Written task: Across the records that follow, give the number of lines containing the word "задачи" and nothing else.

Saved data entries:
=-=-=

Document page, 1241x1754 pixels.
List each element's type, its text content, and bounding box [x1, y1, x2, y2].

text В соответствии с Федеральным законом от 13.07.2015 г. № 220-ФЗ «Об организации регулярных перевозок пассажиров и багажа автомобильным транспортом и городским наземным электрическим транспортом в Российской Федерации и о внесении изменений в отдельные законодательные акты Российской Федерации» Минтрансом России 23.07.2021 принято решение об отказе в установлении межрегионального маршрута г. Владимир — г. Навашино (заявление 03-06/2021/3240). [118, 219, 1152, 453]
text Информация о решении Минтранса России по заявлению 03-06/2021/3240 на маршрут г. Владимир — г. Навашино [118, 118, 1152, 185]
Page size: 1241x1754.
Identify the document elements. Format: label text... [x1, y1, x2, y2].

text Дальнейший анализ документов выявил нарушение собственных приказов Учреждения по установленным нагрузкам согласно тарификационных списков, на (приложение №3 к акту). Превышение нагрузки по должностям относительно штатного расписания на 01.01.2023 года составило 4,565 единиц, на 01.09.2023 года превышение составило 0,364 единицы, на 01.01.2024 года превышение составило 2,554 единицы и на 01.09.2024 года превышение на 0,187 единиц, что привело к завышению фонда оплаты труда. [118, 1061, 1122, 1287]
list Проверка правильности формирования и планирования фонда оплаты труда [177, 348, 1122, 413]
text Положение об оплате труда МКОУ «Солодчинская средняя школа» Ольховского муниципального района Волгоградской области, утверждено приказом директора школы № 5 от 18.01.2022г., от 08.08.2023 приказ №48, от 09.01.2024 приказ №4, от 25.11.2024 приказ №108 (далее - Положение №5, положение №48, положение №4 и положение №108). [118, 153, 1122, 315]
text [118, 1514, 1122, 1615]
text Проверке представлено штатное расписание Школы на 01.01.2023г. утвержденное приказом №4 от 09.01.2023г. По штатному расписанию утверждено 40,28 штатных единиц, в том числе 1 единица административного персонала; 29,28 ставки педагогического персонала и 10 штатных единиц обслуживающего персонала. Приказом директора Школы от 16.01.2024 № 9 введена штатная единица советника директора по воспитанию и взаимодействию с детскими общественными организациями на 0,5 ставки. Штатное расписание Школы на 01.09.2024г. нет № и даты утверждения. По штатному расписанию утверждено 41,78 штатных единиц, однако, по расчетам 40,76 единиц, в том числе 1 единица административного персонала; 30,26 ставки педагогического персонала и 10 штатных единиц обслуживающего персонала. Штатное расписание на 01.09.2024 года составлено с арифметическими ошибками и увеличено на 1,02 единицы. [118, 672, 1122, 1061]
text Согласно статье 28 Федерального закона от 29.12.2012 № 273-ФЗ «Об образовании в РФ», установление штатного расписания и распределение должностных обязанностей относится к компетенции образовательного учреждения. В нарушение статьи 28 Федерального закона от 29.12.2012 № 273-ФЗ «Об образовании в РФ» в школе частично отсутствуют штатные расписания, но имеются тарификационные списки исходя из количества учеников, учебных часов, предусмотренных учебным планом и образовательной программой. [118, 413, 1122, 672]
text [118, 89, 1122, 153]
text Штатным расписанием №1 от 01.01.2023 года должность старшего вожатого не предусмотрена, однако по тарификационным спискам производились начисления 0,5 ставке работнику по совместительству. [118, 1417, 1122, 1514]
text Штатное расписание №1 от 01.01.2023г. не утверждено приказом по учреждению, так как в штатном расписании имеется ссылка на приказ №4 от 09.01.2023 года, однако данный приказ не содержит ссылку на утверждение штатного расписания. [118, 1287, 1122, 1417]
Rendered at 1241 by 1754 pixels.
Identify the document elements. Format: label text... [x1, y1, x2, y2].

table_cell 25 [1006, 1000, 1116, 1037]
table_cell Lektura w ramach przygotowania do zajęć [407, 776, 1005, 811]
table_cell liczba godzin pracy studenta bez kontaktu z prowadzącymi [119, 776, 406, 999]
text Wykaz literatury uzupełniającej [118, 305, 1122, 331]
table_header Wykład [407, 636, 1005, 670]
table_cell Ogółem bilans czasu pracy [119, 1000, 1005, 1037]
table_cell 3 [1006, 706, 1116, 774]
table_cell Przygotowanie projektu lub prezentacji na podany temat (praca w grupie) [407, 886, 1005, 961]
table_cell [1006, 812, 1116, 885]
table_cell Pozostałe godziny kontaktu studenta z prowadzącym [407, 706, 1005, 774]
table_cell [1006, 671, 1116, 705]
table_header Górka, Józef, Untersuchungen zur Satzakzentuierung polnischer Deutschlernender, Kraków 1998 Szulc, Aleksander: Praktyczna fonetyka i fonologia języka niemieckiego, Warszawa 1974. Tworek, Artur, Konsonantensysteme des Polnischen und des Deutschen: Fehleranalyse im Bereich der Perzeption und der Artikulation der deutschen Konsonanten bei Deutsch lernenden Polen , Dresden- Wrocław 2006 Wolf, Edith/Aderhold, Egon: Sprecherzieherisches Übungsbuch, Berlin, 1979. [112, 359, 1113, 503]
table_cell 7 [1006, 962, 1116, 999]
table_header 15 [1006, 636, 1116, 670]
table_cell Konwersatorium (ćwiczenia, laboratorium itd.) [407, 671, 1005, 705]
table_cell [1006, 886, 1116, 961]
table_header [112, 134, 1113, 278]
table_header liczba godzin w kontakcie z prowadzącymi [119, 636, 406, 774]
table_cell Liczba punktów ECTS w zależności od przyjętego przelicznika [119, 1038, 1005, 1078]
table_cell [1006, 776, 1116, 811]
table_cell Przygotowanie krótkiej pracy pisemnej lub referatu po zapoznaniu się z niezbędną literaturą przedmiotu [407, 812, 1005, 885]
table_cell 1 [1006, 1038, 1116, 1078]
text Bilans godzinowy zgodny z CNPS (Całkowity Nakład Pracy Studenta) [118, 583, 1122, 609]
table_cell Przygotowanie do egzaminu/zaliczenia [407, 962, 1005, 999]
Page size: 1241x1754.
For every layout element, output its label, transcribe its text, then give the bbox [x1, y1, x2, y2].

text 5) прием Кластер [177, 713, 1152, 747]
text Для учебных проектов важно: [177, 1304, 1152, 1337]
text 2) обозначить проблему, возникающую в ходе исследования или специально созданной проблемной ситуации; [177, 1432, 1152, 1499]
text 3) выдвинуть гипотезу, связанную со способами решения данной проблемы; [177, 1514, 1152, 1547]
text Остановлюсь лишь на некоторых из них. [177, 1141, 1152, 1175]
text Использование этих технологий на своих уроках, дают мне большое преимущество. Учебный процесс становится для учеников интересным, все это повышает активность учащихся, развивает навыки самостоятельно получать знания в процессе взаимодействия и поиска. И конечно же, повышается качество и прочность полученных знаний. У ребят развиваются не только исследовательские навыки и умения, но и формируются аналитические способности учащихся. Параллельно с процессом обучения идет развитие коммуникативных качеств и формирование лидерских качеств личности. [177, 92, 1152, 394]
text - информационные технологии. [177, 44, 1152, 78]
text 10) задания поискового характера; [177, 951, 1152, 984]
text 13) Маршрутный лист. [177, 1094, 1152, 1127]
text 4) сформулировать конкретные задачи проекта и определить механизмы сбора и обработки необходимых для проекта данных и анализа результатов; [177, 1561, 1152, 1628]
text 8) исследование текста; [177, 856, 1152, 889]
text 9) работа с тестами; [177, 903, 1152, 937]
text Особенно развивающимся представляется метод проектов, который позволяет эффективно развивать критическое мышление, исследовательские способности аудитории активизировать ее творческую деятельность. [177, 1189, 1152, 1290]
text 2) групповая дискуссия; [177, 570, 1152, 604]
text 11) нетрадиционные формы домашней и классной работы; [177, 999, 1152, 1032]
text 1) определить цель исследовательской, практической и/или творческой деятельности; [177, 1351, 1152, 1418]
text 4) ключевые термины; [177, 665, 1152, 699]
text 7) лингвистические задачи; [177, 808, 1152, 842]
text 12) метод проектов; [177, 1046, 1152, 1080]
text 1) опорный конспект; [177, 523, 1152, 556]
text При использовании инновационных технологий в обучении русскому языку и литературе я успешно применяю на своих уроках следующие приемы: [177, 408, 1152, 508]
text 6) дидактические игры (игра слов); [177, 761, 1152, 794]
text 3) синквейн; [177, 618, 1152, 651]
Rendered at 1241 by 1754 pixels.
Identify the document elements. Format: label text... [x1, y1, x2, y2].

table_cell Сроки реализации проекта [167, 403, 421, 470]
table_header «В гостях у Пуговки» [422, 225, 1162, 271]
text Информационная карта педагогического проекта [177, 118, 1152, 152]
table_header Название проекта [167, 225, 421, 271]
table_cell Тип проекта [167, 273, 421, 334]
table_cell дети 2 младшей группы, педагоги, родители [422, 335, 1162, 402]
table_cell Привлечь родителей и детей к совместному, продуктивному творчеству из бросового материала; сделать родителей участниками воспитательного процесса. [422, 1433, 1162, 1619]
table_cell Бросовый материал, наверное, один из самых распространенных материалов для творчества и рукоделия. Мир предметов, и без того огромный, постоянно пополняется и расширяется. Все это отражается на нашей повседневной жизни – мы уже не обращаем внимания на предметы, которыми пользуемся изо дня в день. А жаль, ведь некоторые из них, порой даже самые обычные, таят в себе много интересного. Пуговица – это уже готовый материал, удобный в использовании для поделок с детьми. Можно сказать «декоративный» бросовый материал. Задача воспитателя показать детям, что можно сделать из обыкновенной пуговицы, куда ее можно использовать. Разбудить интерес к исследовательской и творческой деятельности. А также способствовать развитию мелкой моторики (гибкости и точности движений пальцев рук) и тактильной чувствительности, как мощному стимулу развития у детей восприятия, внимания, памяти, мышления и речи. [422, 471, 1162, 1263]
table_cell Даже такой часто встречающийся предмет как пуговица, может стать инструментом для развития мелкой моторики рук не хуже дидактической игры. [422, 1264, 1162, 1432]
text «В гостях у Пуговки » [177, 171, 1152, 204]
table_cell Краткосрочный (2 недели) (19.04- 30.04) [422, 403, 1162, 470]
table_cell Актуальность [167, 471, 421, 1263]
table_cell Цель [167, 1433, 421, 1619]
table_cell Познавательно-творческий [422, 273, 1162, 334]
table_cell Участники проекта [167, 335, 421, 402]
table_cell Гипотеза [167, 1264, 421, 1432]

=-=-=

Solved exercise: 2